Characterization of human embryonic stem cells in vivo in the SCID-hu mouse model.
Human stem cells hold great promise to treat a variety of devastating diseases, but there are many barriers to successful clinical trials. One major challenge in embryonic stem (ES) cell research is to maintain cultures of human ES cells. There are variations in culture conditions that affect the quality of human ES cells, as well as cellular differentiation and genomic alterations. To advance ES cell research, it is essential to establish optimal culture conditions for ES cells. A second major challenge is to direct ES cells to differentiate into specific lineages. Since the development of mouse ES cells in 1980, there has not been a single reported case in which differentiation of an ES cell was guided to a specific cell type. A better understand is needed of the intrinsic and extrinsic factors that governing ES cell differentiation.

§ Problems and tasks:
A. Answer these from the stem cell abstract:
(i) In what year were mouse ES cells developed?
(ii) What is named as one major challenge in embryonic stem cell research?
(iii) Besides the quality of human ES cells, what else do variations in culture conditions affect?
B. Please rewrite everything in the stem cell abstract from "Human stem cells" down to "ES cell differentiation.", replacing "clinical trials" with "human studies".
The saved entries aren't needed for any of this.

(Saved entries)

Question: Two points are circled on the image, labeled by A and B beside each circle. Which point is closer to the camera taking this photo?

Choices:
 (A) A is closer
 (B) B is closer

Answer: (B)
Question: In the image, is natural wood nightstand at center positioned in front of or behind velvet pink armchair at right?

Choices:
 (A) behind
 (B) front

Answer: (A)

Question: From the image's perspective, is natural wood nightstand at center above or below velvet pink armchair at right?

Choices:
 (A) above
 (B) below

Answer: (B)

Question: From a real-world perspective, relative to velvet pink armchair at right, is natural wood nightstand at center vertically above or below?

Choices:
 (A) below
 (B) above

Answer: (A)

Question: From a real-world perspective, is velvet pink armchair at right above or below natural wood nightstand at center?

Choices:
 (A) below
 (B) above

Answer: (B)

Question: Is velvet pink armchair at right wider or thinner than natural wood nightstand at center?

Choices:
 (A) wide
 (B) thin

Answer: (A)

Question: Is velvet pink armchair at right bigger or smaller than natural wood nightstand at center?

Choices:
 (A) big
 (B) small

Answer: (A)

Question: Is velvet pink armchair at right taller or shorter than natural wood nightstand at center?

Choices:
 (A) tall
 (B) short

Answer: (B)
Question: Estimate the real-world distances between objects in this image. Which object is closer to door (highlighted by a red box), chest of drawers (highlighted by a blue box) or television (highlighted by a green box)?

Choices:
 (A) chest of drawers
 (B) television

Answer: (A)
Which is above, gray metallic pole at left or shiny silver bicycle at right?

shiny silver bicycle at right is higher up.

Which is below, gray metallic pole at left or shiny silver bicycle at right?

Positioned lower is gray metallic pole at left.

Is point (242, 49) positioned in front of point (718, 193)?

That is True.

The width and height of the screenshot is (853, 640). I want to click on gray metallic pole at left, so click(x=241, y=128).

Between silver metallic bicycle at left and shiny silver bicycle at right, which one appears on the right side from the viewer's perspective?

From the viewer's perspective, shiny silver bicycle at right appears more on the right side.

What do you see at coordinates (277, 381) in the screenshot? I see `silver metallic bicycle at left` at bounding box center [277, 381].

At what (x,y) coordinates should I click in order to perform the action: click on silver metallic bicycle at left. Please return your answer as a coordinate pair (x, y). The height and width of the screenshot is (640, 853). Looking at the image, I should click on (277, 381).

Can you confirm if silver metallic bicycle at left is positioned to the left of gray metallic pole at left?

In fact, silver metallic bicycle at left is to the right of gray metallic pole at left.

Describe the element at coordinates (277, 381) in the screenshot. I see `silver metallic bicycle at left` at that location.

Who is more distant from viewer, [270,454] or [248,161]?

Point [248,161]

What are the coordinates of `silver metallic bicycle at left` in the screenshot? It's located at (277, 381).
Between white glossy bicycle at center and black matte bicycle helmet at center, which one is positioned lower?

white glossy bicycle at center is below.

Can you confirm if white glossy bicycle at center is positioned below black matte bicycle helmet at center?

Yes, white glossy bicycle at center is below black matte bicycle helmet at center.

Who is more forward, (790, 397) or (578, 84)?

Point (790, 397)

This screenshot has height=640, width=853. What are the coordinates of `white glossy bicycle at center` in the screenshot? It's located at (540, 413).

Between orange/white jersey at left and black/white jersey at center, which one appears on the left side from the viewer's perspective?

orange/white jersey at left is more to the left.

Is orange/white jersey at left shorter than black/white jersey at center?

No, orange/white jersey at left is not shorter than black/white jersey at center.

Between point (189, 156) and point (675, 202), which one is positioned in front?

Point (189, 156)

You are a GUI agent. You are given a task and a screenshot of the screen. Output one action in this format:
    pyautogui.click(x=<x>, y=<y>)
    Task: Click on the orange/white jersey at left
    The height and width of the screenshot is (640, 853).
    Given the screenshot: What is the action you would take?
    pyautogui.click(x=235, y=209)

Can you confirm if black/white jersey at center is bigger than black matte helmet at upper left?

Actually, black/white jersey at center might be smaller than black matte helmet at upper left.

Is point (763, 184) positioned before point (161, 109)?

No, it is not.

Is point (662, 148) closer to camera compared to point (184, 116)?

§ Results of the tasks:
A.
(i) 1980
(ii) Maintaining cultures of human ES cells
(iii) Cellular differentiation and genomic alterations

B.
Human stem cells hold great promise to treat a variety of devastating diseases, but there are many barriers to successful human studies. One major challenge in embryonic stem (ES) cell research is to maintain cultures of human ES cells. There are variations in culture conditions that affect the quality of human ES cells, as well as cellular differentiation and genomic alterations. To advance ES cell research, it is essential to establish optimal culture conditions for ES cells. A second major challenge is to direct ES cells to differentiate into specific lineages. Since the development of mouse ES cells in 1980, there has not been a single reported case in which differentiation of an ES cell was guided to a specific cell type. A better understand is needed of the intrinsic and extrinsic factors that governing ES cell differentiation.